When the Federal Australian government put up the AAEC's share in Ranger for public sale with considerable interest expressed by numerous companies - EZ opposed the arrangement, on the grounds that this lucrative share should not be sold at a profit, but re-assigned to the original owners (ie Peko and itself). Although Peko won the bid for the AAEC's relinquished half in Ranger, the two companies later came to an agreement to join together in forming Energy Resources of Australia Ltd (ERA) (18). And, in late 1980, EZ was given a 30.5% share in ERA (19) later increased to 30.96%. These "A" shares yielded a dividend in 1984 (20) when EZ's share of ERA brought in A$9.1M (21).

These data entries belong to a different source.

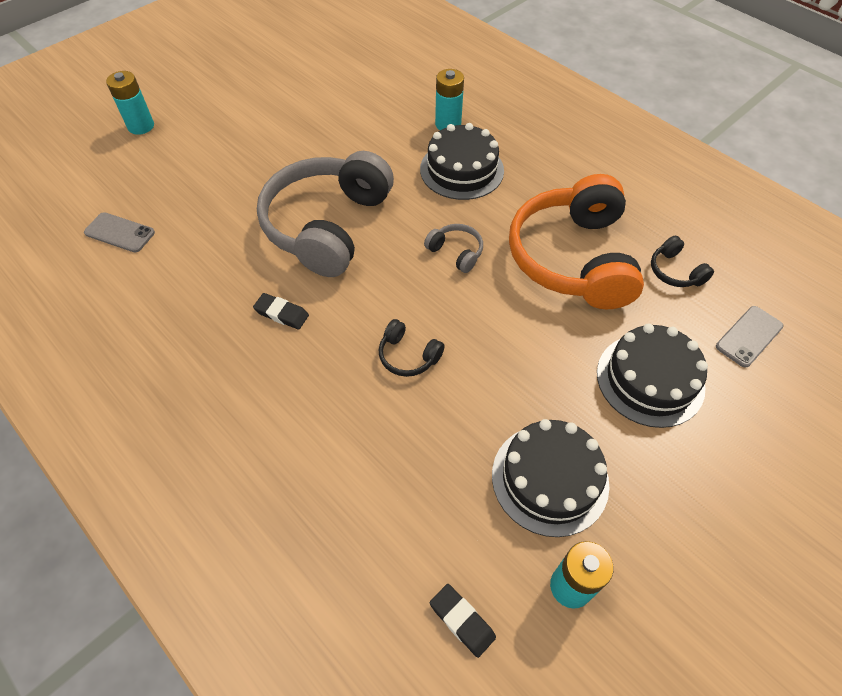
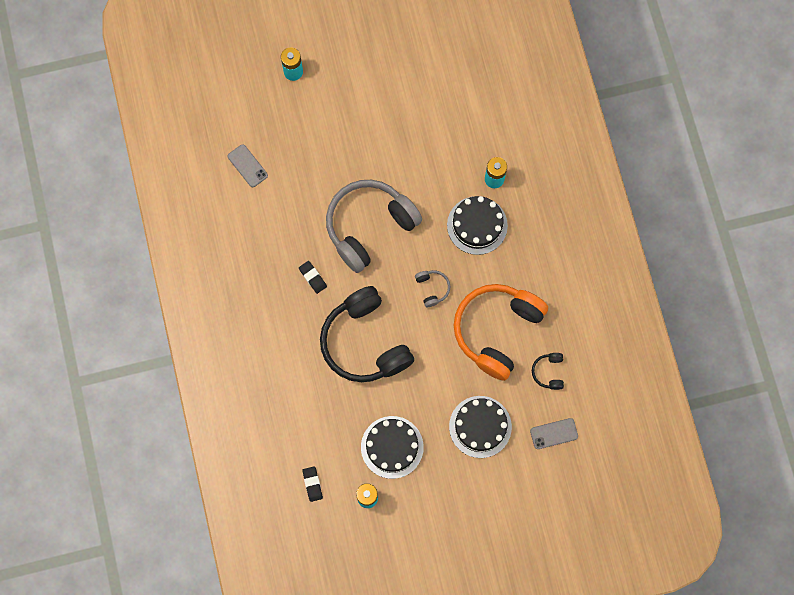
camera: 30 degrees right, 20 degrees up
(408, 356) = (365, 342): black headphones -> black headphones, size x2.49

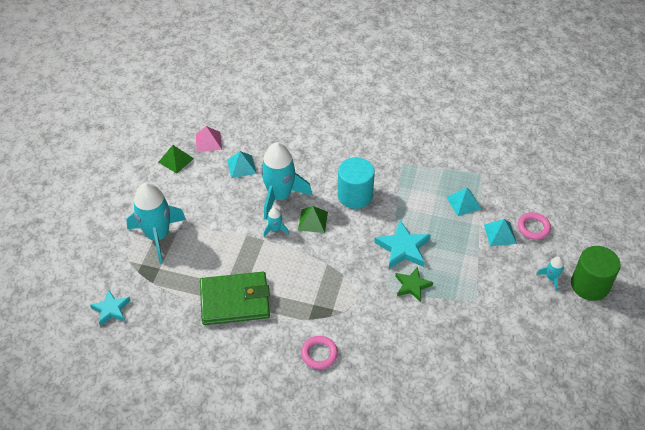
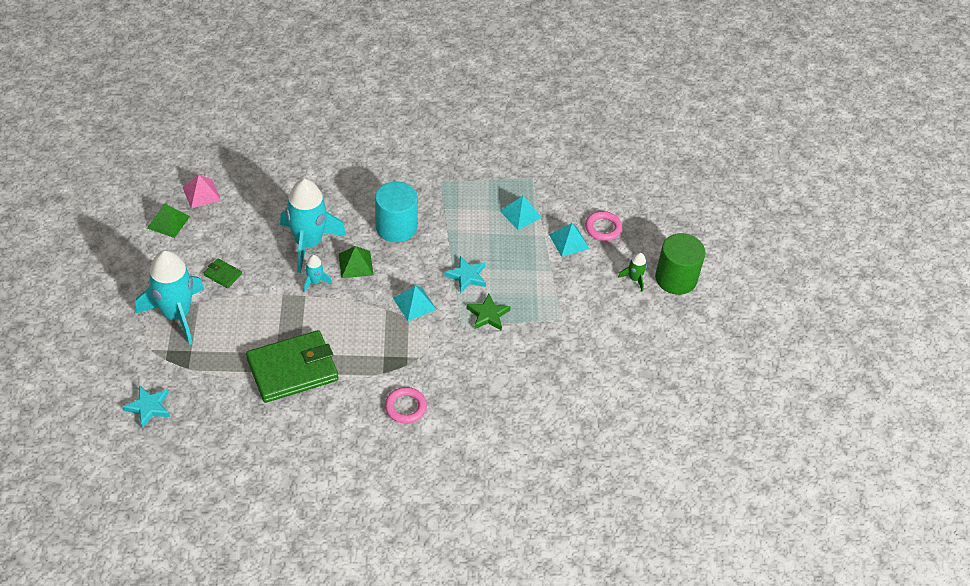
camera: 20 degrees left, 0 degrees up
(204, 210) = (223, 274): none -> green wallet
(241, 166) = (252, 216): turquoise pyramid -> turquoise pyramid (414, 303)
(403, 248) = (466, 276): turquoise star -> turquoise star, size x0.66
(551, 278) = (634, 279): turquoise rocket -> green rocket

It is important to realise that, together with Peko, EZ has been exploring other areas of the Ranger uranium region, finding significant mineralisation, after the Ranger agreement was signed (22), at Barote Springs, north of the mine (23).

Two of EZ's directors, AW Hamer and GA Mackay, have been members of the ERA board, while Mackay in the late 1970s was also chairman of the Uranium Producers Forum (24).

Apart from the widespread and international opposition to Ranger, EZ was the focus of a unique dissident shareholder's intervention at its annual general meeting in 1978. Shareholders with Social Responsibility - about forty of them - tried to ask questions of the chairman, Sir Edward Cohen. Failure to answer resulted in barracking, the throwing of confetti, whistle blowing, and, eventually, a take-over of the platform, at which point police moved in to escort shareholders from the hall. One major purpose of the meeting was to pass a resolution limiting attendance at AGMs to shareholders with 100 or more shares, a manifest ploy against socially responsible shareholders. The resolution duly passed (25).

In a statement issued at an earlier demonstration against EZ, FCAATSI (Federation for the Advancement of Aborigines and Torres Strait Islanders), the Aboriginal Advancement League, FoE, MAUM (Movement Against Uranium Mining), and others, condemned the government for failing to implement some of the Ranger Inquiry (Fox Report) recommendations - including resumption of the Mudginberri and Munnarlary pastoral leases (see Peko) (26). The demonstrators demanded that all further mining developments should be suspended until the ecology of the region was adequately protected and Aborigines were assured control over the Kakadu National Park (27).


SOURCE: "The Gulliver File - Mines, people and land: a global battleground" by Roger Moody.

Published in 1992 by Minewatch, 218 Liverpool Road, London Nl ILE, UK, and WISE-Glen Aplin, Po Box 87, Glen Aplin Q 4381, Australia.